Business News of Thursday, 6 August 2015

Source: B&FT

Check risks to ensure financial stability – BoG to banks

First Dep. Governor of the BoG, Mr Millison NarhFirst Dep. Governor of the BoG, Mr Millison Narh

Deputy Governor of the Bank of Ghana, Millison Narh, has urged financial institutions in the country to put in place coordinated liability and asset management systems and procedures to cushion them from the risks associated with their operations.

Opening a four-day workshop on strategic assets and liability management for selected banks in Accra, he said banks take on varied degrees of risks in the cause of providing fiscal support for economic growth; and, for that matter, an effective and comprehensive risk mitigation system helps them to beat down market and internal risks.

“Financial institutions play an important role in growing an economy, and in the process they take on varied degrees of risk such as credit, market and liquidity risks, among others.

“Proper risk management systems and procedures are therefore needed by banks to mitigate all these associated risks; liability and asset management should not be treated as a piece-meal management of the bank’s entire balance sheet,” he said.

Mr.
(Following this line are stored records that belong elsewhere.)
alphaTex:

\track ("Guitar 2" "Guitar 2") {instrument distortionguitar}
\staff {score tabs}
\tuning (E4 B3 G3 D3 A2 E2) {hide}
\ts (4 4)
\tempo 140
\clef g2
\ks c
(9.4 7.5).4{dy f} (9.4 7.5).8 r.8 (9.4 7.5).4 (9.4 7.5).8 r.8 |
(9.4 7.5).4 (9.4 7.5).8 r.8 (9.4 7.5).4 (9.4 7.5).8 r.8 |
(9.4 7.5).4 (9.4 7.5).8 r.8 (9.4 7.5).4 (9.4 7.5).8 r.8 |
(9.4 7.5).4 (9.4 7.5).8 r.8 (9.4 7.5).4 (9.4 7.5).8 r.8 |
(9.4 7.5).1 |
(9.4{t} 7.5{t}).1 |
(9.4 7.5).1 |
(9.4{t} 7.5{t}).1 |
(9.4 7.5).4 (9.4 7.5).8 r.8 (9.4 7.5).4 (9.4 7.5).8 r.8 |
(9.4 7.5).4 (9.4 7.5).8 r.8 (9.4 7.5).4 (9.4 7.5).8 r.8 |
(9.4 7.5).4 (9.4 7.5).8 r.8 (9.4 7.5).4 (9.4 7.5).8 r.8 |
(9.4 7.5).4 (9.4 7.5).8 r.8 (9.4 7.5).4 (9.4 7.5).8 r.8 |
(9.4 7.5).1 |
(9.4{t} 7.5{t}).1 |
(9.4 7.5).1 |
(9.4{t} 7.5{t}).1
Narh also implored the banks to train their Treasury and operational staff to acquire adequate understanding about current principles of risk mitigation, thus being enabled to harness available resources and ensure financial stability.

“A comprehensive LAM policy framework focuses on bank profitability and long-term viability by targetting net interest rates and margin ratio and net economic value, subject to constraints in its financial position.

Significant among the constraints are maintaining credit quality, meeting liquidity needs, and obtaining sufficient capital,” he said.

Assets and liability management is the process targetted at mitigating the risk faced by a bank due to a mismatch between assets and liabilities arising from changes in liquidity or interest rates.

The workshop, which was organised by Ghana International Bank (GHIB) as an expertise and knowledge-sharing act, provided participants with insights on how to categorise, monitor and manage risks within banks, and a detailed understanding of how a bank’s capital should be allocated based on risk from both regulatory and management perspectives.

GHIB’s General Manager, Operations, Mark Arthur, shared with B&FT the idea behind the training and its associated impact on economic growth: “Obviously, banks play a critical role in the economy of any country, and Ghana is no exception; and if they are to play role effectively, then they will have to identify, quantify, measure and mitigate the risks that are associated with what they do.

"It’s only when banks are able to do this that they can strengthen the banking sector and in the long run push growth of the Ghanaian economy. In the next four days we will be discussing issues around strategic assets liability management and risks in banks, leveraging on GHIB’s rich expertise in the field to empower local banks in cushioning against interest rate volatilities, as well as liquidity and other operational risks.”